JOB: Answer with the exact lines of the following material from the one containing "[Imagen con pie" through the one containing "Además, mostramos que", both end lines included.

*** Begin section ***

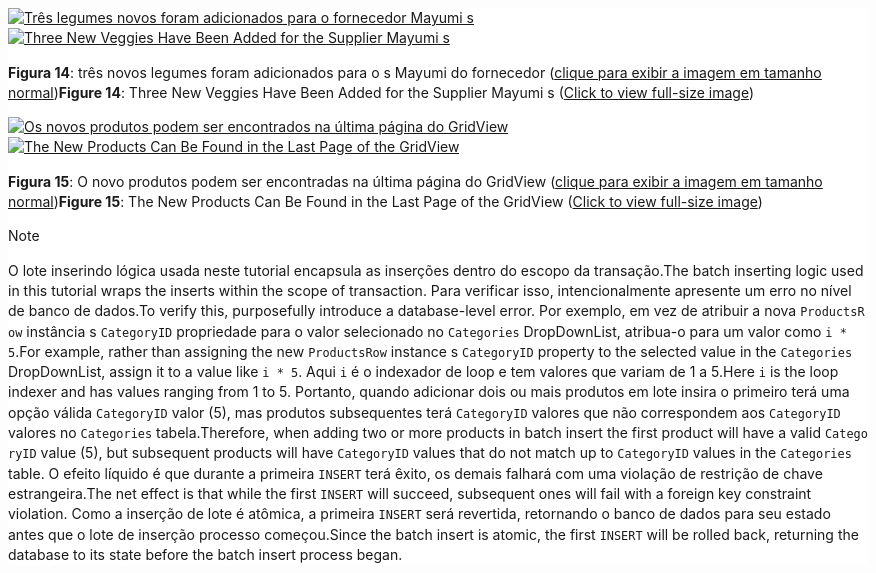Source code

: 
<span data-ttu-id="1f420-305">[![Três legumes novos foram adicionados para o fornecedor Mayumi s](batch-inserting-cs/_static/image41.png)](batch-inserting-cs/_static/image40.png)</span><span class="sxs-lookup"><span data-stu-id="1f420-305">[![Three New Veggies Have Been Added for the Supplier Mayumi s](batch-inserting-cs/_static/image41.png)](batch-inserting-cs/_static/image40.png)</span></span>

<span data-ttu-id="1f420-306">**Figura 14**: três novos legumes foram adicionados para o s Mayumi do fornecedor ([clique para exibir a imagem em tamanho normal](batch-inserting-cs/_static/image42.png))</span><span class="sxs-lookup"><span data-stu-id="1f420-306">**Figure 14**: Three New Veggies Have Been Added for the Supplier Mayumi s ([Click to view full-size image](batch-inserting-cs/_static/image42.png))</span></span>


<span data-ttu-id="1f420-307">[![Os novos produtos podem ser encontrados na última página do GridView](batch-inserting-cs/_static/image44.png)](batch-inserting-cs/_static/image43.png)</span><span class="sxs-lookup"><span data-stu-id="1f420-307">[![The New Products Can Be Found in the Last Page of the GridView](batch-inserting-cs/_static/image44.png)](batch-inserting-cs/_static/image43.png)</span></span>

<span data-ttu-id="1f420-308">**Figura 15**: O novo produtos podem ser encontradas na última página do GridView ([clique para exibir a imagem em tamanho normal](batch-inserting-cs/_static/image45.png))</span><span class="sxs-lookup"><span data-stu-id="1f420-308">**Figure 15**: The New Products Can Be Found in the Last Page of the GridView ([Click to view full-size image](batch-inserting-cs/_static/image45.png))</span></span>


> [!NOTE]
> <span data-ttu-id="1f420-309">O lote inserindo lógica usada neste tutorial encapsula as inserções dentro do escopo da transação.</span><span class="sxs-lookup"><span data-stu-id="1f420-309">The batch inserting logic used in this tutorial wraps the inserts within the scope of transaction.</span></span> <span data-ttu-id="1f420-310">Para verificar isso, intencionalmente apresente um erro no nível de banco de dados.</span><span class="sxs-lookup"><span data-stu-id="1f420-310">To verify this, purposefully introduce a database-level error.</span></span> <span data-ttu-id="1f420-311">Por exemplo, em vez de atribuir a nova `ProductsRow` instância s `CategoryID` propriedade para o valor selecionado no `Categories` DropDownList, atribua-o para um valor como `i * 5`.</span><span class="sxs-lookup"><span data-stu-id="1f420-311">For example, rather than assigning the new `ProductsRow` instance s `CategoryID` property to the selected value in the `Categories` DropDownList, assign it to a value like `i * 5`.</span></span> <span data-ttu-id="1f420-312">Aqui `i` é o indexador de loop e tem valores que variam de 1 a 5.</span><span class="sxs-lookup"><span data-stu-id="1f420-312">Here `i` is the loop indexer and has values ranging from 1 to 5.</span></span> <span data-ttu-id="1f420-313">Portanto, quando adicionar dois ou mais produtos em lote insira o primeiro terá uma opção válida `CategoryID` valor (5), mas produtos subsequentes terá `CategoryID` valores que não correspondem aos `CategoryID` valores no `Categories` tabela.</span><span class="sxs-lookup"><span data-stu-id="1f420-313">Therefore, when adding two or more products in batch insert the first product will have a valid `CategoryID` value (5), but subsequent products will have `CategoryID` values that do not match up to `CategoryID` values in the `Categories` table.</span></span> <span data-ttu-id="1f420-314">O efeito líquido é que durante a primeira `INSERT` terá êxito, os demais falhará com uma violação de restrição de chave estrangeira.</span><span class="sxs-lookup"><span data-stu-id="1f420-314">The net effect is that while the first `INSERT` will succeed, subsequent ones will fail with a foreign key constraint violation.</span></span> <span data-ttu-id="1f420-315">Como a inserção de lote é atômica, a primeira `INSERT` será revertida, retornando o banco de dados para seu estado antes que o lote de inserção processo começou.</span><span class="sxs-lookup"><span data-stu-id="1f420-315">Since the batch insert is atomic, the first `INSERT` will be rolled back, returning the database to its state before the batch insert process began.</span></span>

*** End section ***
*** Begin section ***

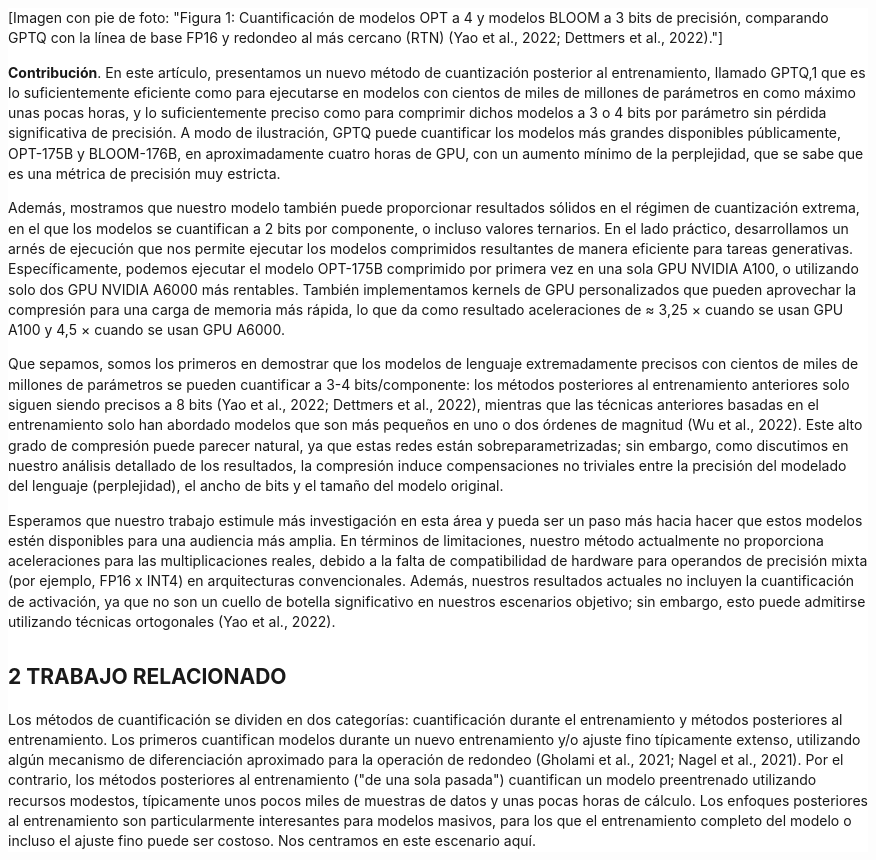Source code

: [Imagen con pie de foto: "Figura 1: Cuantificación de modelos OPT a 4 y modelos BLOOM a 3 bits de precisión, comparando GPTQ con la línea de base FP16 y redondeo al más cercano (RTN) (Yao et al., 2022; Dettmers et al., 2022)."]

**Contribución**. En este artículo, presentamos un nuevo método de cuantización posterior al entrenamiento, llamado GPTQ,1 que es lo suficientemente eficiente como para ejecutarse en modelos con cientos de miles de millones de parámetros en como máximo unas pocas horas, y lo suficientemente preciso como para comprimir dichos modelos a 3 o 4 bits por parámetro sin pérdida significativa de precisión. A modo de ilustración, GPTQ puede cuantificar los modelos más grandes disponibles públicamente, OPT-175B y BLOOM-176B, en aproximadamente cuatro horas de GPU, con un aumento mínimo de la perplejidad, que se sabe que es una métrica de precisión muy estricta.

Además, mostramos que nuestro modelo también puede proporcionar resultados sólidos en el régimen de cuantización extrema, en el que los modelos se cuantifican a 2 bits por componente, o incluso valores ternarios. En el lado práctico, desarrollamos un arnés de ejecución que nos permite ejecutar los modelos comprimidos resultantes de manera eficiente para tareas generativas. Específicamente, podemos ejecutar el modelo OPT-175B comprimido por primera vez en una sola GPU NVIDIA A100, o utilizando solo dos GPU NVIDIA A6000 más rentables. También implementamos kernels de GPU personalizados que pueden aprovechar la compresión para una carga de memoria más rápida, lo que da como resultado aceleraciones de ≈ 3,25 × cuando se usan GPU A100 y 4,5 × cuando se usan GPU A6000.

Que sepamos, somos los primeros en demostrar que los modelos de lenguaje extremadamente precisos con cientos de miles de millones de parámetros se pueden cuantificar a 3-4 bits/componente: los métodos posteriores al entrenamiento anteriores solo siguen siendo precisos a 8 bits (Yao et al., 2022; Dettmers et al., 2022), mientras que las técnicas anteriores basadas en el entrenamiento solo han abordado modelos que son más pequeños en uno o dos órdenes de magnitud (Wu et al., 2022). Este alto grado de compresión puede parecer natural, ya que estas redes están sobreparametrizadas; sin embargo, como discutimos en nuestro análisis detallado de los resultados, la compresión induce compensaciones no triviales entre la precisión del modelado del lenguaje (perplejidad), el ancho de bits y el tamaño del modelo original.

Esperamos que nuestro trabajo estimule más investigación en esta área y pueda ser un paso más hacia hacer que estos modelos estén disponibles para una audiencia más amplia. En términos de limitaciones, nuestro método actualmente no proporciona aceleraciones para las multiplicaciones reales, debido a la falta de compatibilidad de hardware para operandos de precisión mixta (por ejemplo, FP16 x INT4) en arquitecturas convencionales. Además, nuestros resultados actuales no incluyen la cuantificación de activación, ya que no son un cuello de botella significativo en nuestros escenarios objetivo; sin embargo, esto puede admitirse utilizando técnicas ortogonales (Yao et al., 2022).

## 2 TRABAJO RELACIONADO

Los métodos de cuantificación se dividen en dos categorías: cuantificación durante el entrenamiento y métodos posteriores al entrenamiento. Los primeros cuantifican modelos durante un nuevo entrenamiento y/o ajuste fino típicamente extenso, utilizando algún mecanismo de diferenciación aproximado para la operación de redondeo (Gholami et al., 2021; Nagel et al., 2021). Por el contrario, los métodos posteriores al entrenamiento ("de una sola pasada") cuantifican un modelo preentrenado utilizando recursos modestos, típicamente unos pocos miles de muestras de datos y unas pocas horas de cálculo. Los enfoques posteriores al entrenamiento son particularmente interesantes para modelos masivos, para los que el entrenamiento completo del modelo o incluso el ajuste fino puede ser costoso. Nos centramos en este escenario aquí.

*** End section ***

THE ANSWER:
: [Imagen con pie de foto: "Figura 1: Cuantificación de modelos OPT a 4 y modelos BLOOM a 3 bits de precisión, comparando GPTQ con la línea de base FP16 y redondeo al más cercano (RTN) (Yao et al., 2022; Dettmers et al., 2022)."]

**Contribución**. En este artículo, presentamos un nuevo método de cuantización posterior al entrenamiento, llamado GPTQ,1 que es lo suficientemente eficiente como para ejecutarse en modelos con cientos de miles de millones de parámetros en como máximo unas pocas horas, y lo suficientemente preciso como para comprimir dichos modelos a 3 o 4 bits por parámetro sin pérdida significativa de precisión. A modo de ilustración, GPTQ puede cuantificar los modelos más grandes disponibles públicamente, OPT-175B y BLOOM-176B, en aproximadamente cuatro horas de GPU, con un aumento mínimo de la perplejidad, que se sabe que es una métrica de precisión muy estricta.

Además, mostramos que nuestro modelo también puede proporcionar resultados sólidos en el régimen de cuantización extrema, en el que los modelos se cuantifican a 2 bits por componente, o incluso valores ternarios. En el lado práctico, desarrollamos un arnés de ejecución que nos permite ejecutar los modelos comprimidos resultantes de manera eficiente para tareas generativas. Específicamente, podemos ejecutar el modelo OPT-175B comprimido por primera vez en una sola GPU NVIDIA A100, o utilizando solo dos GPU NVIDIA A6000 más rentables. También implementamos kernels de GPU personalizados que pueden aprovechar la compresión para una carga de memoria más rápida, lo que da como resultado aceleraciones de ≈ 3,25 × cuando se usan GPU A100 y 4,5 × cuando se usan GPU A6000.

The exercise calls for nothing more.